Joseph Hobson Jagger (1830–1892) was a British engineer, known as "The Man Who Broke the Bank at Monte Carlo" (a song composed and written for Jagger).


How did he manage that?


In 1873, Jagger hired six clerks to secretly record the outcomes of the six roulette wheels at the Beaux-Arts Casino at Monte Carlo, Monaco. He discovered that one of the six wheels showed a clear bias, in that nine of the numbers (7, 8, 9, 17, 18, 19, 22, 28 and 29) occurred more frequently than the others. He therefore placed his bets and quickly won a considerable amount of money, £14,000 (equivalent to around 50 times that amount, or £700,000 in 2005). Over the next three days, Jagger gained £60,000 in earnings with other gamblers. In response the casino rearranged the wheels, which threw Jagger into confusion. After a losing streak, Jagger finally recalled that a scratch he noted on the biased wheel wasn't present.
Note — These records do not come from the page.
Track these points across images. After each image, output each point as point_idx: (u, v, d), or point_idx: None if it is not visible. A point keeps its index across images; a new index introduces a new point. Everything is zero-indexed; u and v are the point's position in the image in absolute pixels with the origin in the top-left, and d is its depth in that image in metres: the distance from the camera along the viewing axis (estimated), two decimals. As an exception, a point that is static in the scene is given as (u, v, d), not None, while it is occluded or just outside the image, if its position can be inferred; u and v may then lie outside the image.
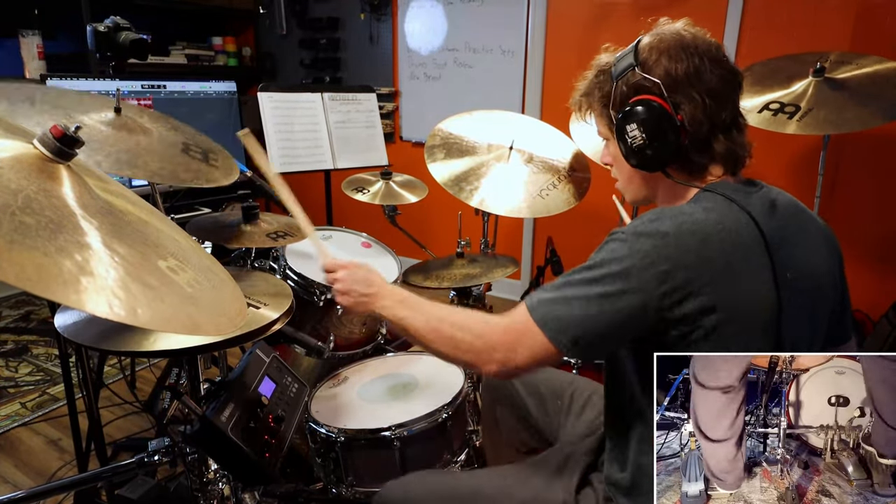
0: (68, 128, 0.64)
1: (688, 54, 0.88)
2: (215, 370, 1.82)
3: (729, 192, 0.88)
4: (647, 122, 0.89)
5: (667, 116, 0.88)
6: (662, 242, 0.81)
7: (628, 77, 0.92)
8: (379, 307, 1.07)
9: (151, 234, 0.72)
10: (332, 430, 1.38)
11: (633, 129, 0.90)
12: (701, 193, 0.90)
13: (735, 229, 0.84)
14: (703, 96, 0.87)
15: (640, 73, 0.90)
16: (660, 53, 0.90)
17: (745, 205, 0.86)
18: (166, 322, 0.59)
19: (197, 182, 1.22)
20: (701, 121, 0.88)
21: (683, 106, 0.88)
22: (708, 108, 0.88)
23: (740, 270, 0.82)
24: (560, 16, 3.07)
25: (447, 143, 1.91)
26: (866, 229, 2.55)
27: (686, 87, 0.88)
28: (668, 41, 0.90)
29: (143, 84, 2.92)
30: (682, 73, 0.88)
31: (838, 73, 1.89)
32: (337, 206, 2.64)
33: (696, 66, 0.88)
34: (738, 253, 0.83)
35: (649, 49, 0.91)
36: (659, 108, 0.88)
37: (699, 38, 0.91)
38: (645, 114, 0.89)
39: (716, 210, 0.85)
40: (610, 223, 2.96)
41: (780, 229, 0.88)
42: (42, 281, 0.51)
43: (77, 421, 1.76)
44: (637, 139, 0.91)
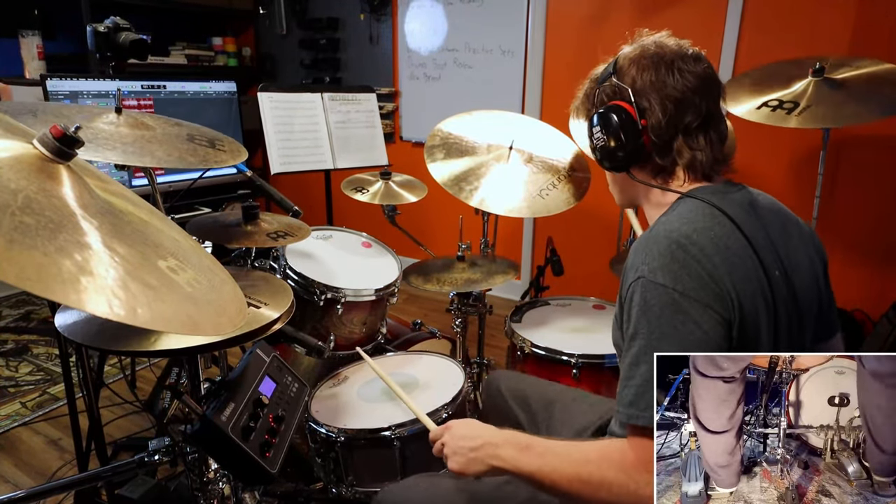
0: (68, 128, 0.64)
1: (655, 63, 0.94)
2: (215, 370, 1.82)
3: (707, 195, 0.91)
4: (609, 124, 0.96)
5: (630, 120, 0.94)
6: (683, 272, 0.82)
7: (606, 84, 0.99)
8: (498, 460, 0.93)
9: (152, 234, 0.72)
10: (333, 430, 1.38)
11: (598, 130, 0.98)
12: (681, 200, 0.93)
13: (722, 234, 0.86)
14: (665, 102, 0.92)
15: (615, 80, 0.97)
16: (631, 62, 0.96)
17: (724, 208, 0.88)
18: (166, 322, 0.59)
19: (206, 164, 1.23)
20: (663, 125, 0.93)
21: (648, 111, 0.94)
22: (669, 114, 0.92)
23: (738, 277, 0.83)
24: (560, 16, 3.07)
25: (447, 143, 1.91)
26: (866, 229, 2.55)
27: (650, 94, 0.93)
28: (641, 52, 0.97)
29: (143, 84, 2.92)
30: (648, 81, 0.94)
31: (837, 74, 1.90)
32: (337, 206, 2.65)
33: (661, 74, 0.93)
34: (730, 258, 0.84)
35: (625, 58, 0.98)
36: (623, 111, 0.94)
37: (671, 48, 0.96)
38: (609, 116, 0.96)
39: (697, 218, 0.87)
40: (610, 223, 2.96)
41: (763, 229, 0.90)
42: (42, 280, 0.51)
43: (77, 420, 1.76)
44: (600, 140, 0.98)
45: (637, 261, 0.86)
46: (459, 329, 1.96)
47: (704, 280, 0.81)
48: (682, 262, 0.82)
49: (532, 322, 1.85)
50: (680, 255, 0.83)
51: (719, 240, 0.85)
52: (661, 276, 0.82)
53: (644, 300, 0.83)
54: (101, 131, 1.19)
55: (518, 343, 1.71)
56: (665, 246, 0.84)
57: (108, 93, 2.68)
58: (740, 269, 0.84)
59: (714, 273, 0.82)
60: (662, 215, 0.94)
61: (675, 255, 0.83)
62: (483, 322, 2.08)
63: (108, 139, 1.16)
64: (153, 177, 1.53)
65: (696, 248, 0.83)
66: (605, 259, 2.23)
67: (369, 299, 1.73)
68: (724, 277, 0.82)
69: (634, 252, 0.88)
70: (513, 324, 1.81)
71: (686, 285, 0.81)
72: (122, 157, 1.13)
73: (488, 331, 2.16)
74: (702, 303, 0.80)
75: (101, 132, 1.18)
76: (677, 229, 0.86)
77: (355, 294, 1.69)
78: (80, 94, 2.58)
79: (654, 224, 0.92)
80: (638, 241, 0.90)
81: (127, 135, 1.21)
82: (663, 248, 0.84)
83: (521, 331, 1.75)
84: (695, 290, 0.81)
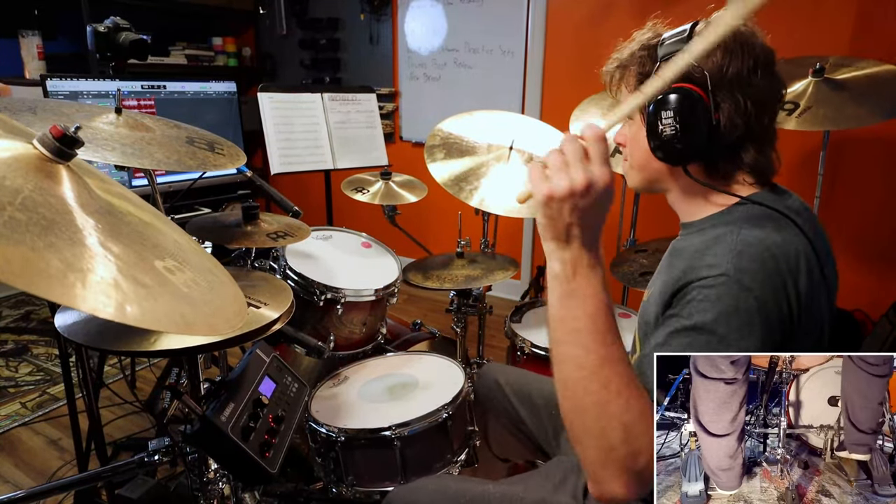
0: (68, 128, 0.64)
1: (745, 53, 0.82)
2: (215, 370, 1.82)
3: (773, 203, 0.83)
4: (683, 113, 0.82)
5: (706, 112, 0.81)
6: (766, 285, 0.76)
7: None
8: (562, 261, 0.78)
9: (151, 235, 0.72)
10: (333, 430, 1.38)
11: (668, 116, 0.82)
12: (743, 205, 0.85)
13: (802, 250, 0.80)
14: (746, 101, 0.82)
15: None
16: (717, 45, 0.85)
17: (794, 219, 0.82)
18: (157, 320, 0.59)
19: (205, 167, 1.22)
20: (737, 125, 0.82)
21: (723, 105, 0.82)
22: (748, 114, 0.82)
23: (814, 296, 0.80)
24: (560, 16, 3.07)
25: (447, 143, 1.91)
26: (866, 229, 2.55)
27: (732, 87, 0.81)
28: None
29: (143, 84, 2.92)
30: (734, 72, 0.81)
31: (837, 75, 1.90)
32: (337, 206, 2.65)
33: (749, 67, 0.82)
34: (813, 279, 0.80)
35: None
36: (700, 100, 0.81)
37: (759, 39, 0.84)
38: (684, 103, 0.82)
39: (778, 228, 0.81)
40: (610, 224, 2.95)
41: (817, 240, 0.84)
42: (26, 275, 0.50)
43: (77, 421, 1.76)
44: (668, 128, 0.83)
45: (721, 260, 0.77)
46: (459, 329, 1.96)
47: (781, 298, 0.76)
48: (772, 272, 0.76)
49: (532, 322, 1.85)
50: (771, 265, 0.77)
51: (801, 256, 0.79)
52: (748, 280, 0.75)
53: (719, 297, 0.75)
54: (100, 131, 1.19)
55: (518, 343, 1.71)
56: (758, 252, 0.77)
57: (108, 93, 2.68)
58: (817, 289, 0.80)
59: (791, 293, 0.77)
60: (723, 217, 0.86)
61: (766, 264, 0.76)
62: (483, 322, 2.08)
63: (107, 140, 1.16)
64: (153, 177, 1.53)
65: (786, 264, 0.77)
66: (605, 259, 2.23)
67: (369, 299, 1.73)
68: (802, 296, 0.78)
69: (706, 248, 0.80)
70: (513, 324, 1.81)
71: (766, 297, 0.75)
72: (122, 159, 1.13)
73: (488, 331, 2.16)
74: (769, 324, 0.75)
75: (101, 132, 1.18)
76: (768, 237, 0.79)
77: (355, 294, 1.69)
78: (80, 95, 2.58)
79: (735, 229, 0.81)
80: (713, 244, 0.81)
81: (126, 136, 1.21)
82: (755, 253, 0.77)
83: (521, 331, 1.75)
84: (769, 304, 0.75)
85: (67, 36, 3.32)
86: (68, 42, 3.32)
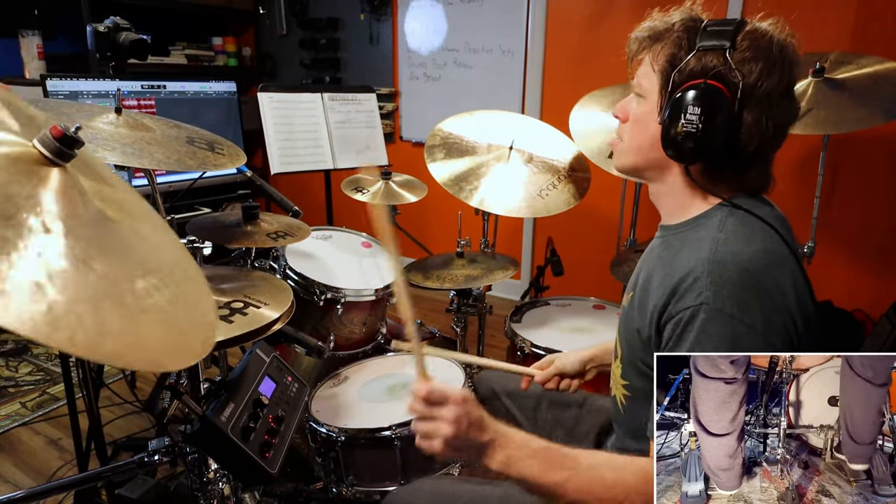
0: (68, 128, 0.63)
1: (783, 73, 0.80)
2: (215, 370, 1.82)
3: (753, 208, 0.83)
4: (711, 114, 0.79)
5: (731, 119, 0.80)
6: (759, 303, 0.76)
7: (712, 55, 0.81)
8: (500, 463, 0.83)
9: (139, 249, 0.68)
10: (333, 430, 1.38)
11: (695, 111, 0.79)
12: (724, 208, 0.85)
13: (783, 259, 0.80)
14: (769, 121, 0.80)
15: (731, 60, 0.79)
16: (758, 54, 0.80)
17: (775, 226, 0.82)
18: (97, 346, 0.52)
19: (205, 167, 1.22)
20: (751, 142, 0.81)
21: (747, 119, 0.80)
22: (765, 134, 0.81)
23: (802, 304, 0.80)
24: (560, 16, 3.07)
25: (447, 143, 1.91)
26: (866, 229, 2.55)
27: (761, 104, 0.80)
28: (772, 46, 0.81)
29: (143, 84, 2.93)
30: (767, 90, 0.79)
31: (838, 74, 1.89)
32: (337, 206, 2.65)
33: (781, 89, 0.80)
34: (797, 286, 0.80)
35: (751, 42, 0.81)
36: (729, 106, 0.79)
37: (799, 59, 0.82)
38: (715, 105, 0.79)
39: (757, 237, 0.81)
40: (610, 223, 2.96)
41: (794, 244, 0.84)
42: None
43: (77, 420, 1.76)
44: (692, 123, 0.80)
45: (700, 284, 0.77)
46: (459, 329, 1.96)
47: (771, 314, 0.76)
48: (754, 292, 0.76)
49: (532, 322, 1.85)
50: (751, 285, 0.76)
51: (784, 265, 0.79)
52: (728, 306, 0.75)
53: (703, 329, 0.75)
54: (100, 131, 1.19)
55: (518, 343, 1.71)
56: (735, 274, 0.76)
57: (108, 93, 2.68)
58: (803, 296, 0.80)
59: (781, 304, 0.77)
60: (704, 221, 0.86)
61: (745, 285, 0.76)
62: (483, 322, 2.08)
63: (107, 140, 1.16)
64: (153, 177, 1.53)
65: (769, 280, 0.77)
66: (605, 259, 2.23)
67: (369, 299, 1.73)
68: (791, 307, 0.77)
69: (689, 271, 0.79)
70: (513, 324, 1.81)
71: (754, 318, 0.75)
72: (122, 158, 1.13)
73: (488, 331, 2.16)
74: (766, 340, 0.75)
75: (101, 132, 1.18)
76: (742, 252, 0.78)
77: (355, 294, 1.69)
78: (80, 94, 2.58)
79: (713, 241, 0.81)
80: (692, 257, 0.80)
81: (126, 136, 1.21)
82: (733, 277, 0.76)
83: (521, 331, 1.75)
84: (761, 324, 0.75)
85: (67, 36, 3.32)
86: (68, 42, 3.31)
Looking for this telltale mark, Jagger was able to locate his preferred wheel and resumed winning. Counterattacking again, the casino moved the metal dividers between numbers around daily. Over the next two days Jagger began to lose and he finally gave up. But he took his remaining earnings, two million francs, then about £65,000 (around £3,250,000 in 2005), and left Monte Carlo never to return.


Do you see the effect of a biased wheel? The same effect goes to throwing a die. A perfect 6-sided die shows a fair chance of 1 - 6, i.e. 1 in 6 chance.


Warning: this occured in the old times; with the modern machines, one is never possible to beat the casinos. Plus, the casino CCTV watches one's every move. Do you think one can easily and hopefully safely walk out of the casino? The golden rule is NEVER EVER GAMBLE!